Henrion mentions in his report that “one of the most attractive aspects of the fellowship is that you are given time to think through a lot of issues that you normally never have to deal with. This, of course, helps you to find out who you are.” He mentions that the impact of the Eisenhower Fellowships has been profound for him “it has been a lifelong commitment and has helped to shape my own personality.”
After the fellowship program in the U.S., Henrion returned to France and resumed a long and successful career, which included positions as board director in charge of major operating responsibilities with Massey-Ferguson UK (London, Coventry, Manchester, Kilmarnock), as well as president and chief operating officer, and eventually chairman and chief executive officer with LaFarge Materials, where he spent the last 15 years of his 43-year career. Henrion is now retired, but retains several positions, including president of the British Institute of Directors (French Chapter), president of the Institute of Strategic Redeployment, director and partner of X-PM Consultants, and honorary chairman of LaFarge Materials.

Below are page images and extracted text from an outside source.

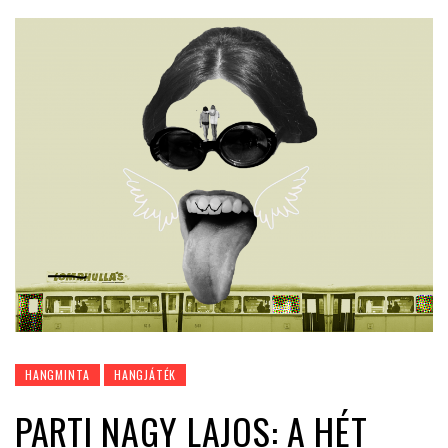
HANGMINTA
HANGJÁTÉK
PARTI NAGY LAJOS: A HÉT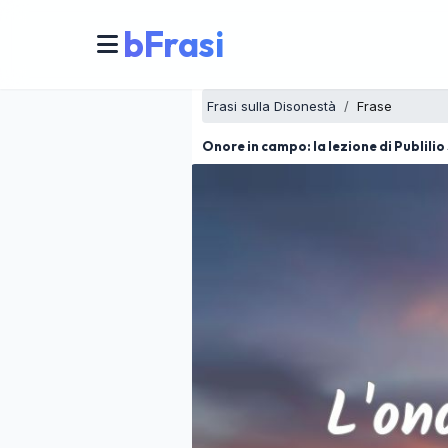
bFrasi
Frasi sulla Disonestà
Frase
Onore in campo: la lezione di Publilio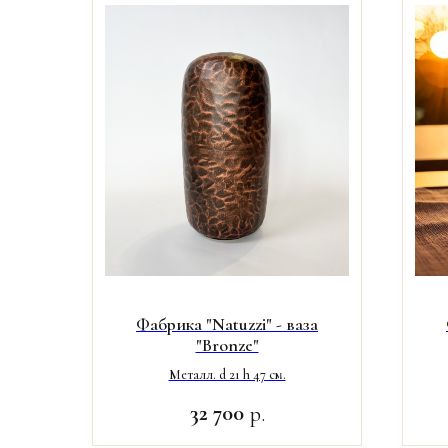
Фабрика "Natuzzi" - ваза
"Bronze"
Металл. d 21 h 47 см.
32 700
р.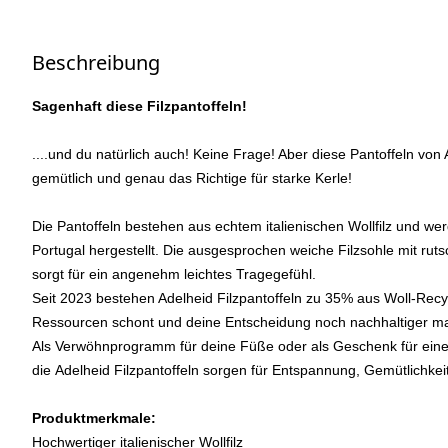
Beschreibung
Sagenhaft diese Filzpantoffeln!
....und du natürlich auch! Keine Frage! Aber diese Pantoffeln von
gemütlich und genau das Richtige für starke Kerle!
Die Pantoffeln bestehen aus echtem italienischen Wollfilz und wer
Portugal hergestellt. Die ausgesprochen weiche Filzsohle mit r
sorgt für ein angenehm leichtes Tragegefühl.
Seit 2023 bestehen Adelheid Filzpantoffeln zu 35% aus Woll-Recyc
Ressourcen schont und deine Entscheidung noch nachhaltiger ma
Als Verwöhnprogramm für deine Füße oder als Geschenk für ein
die Adelheid Filzpantoffeln sorgen für Entspannung, Gemütlichke
Produktmerkmale:
Hochwertiger italienischer Wollfilz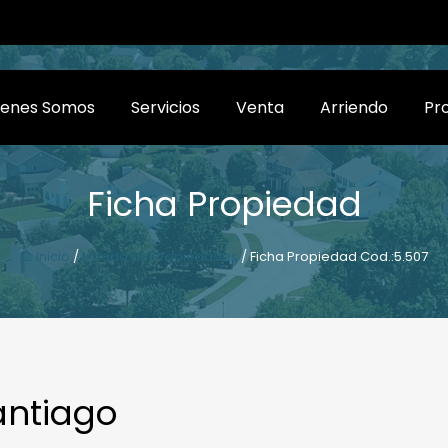
ienes Somos
Servicios
Venta
Arriendo
Pr
Ficha Propiedad
Inicio
/
Listado de Propiedades
/ Ficha Propiedad Cod.:5.507
antiago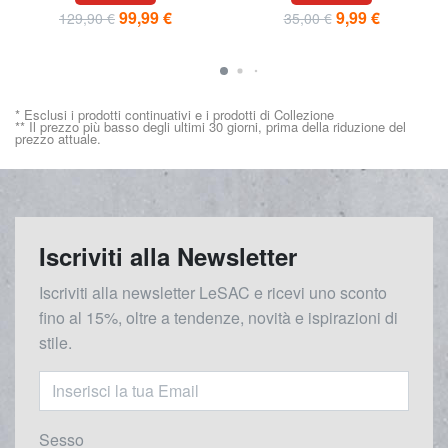
99,99 €
9,99 €
129,90 €
35,00 €
* Esclusi i prodotti continuativi e i prodotti di Collezione
** Il prezzo più basso degli ultimi 30 giorni, prima della riduzione del
prezzo attuale.
Iscriviti alla Newsletter
Iscriviti alla newsletter LeSAC e ricevi uno sconto
fino al 15%, oltre a tendenze, novità e ispirazioni di
stile.
Sesso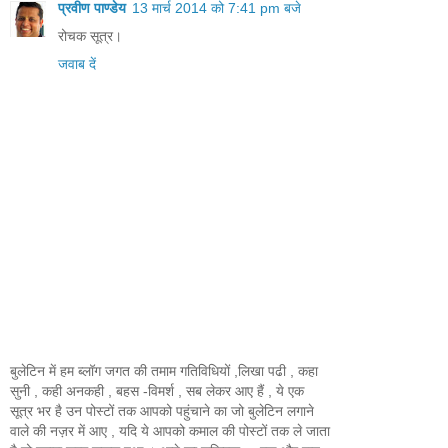
प्रवीण पाण्डेय
13 मार्च 2014 को 7:41 pm बजे
रोचक सूत्र।
जवाब दें
बुलेटिन में हम ब्लॉग जगत की तमाम गतिविधियों ,लिखा पढी , कहा
सुनी , कही अनकही , बहस -विमर्श , सब लेकर आए हैं , ये एक
सूत्र भर है उन पोस्टों तक आपको पहुंचाने का जो बुलेटिन लगाने
वाले की नज़र में आए , यदि ये आपको कमाल की पोस्टों तक ले जाता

Henrion has participated in most of the international and many of the regional EF conferences, including one that celebrated the 75th birthday of President Suleyman Demirel, ’54, Turkey. He considers many Eisenhower Fellows and trustees as some of his closest friends, such as Alfonso Vegara, ’87, Spain; Sumio Takishi, ’95, Japan; and Abdel Aziz El-Aguizy, ’88, Egypt, as well as Jim Hovey, Dick Peterson, and Nezir Kirdar, ’57, Turkey and Iraq. He has chaired the French EF Nominating Committee, been a member of the International Advisory Committee for 12 years and will remain active in the network.
As a boy, he dreamt of becoming a musical conductor and concert pianist. His passion for music became quite apparent at the EF Conference in Sydney, Australia when he sang and played “Carmen” on the piano, and also at the Eisenhower Fellowships 50th Anniversary Conference in Philadelphia in 2003 when he sang and played (several times!) an unforgettable rendition of “Happy Birthday.”
As soon as his health permits, he will resume his passion for travel, whether it would be bicycling along the Nile River or hiking up Popocatepetl in Mexico, or on a pilgrimage to Santiago de Compostela in Spain. He divides his time between Paris and the Cote d’Azur and loves to dote on his 15 grandchildren, all of whom make him very proud. He calls himself a “professional grandfather!”
He noted in his final report, “At the end of this report (and at the end of this fellowship) I want to tell you again how happy and proud I was to receive this exceptional ‘gift’… to be an Eisenhower Fellow really means what it means to me: an experience I will never forget.”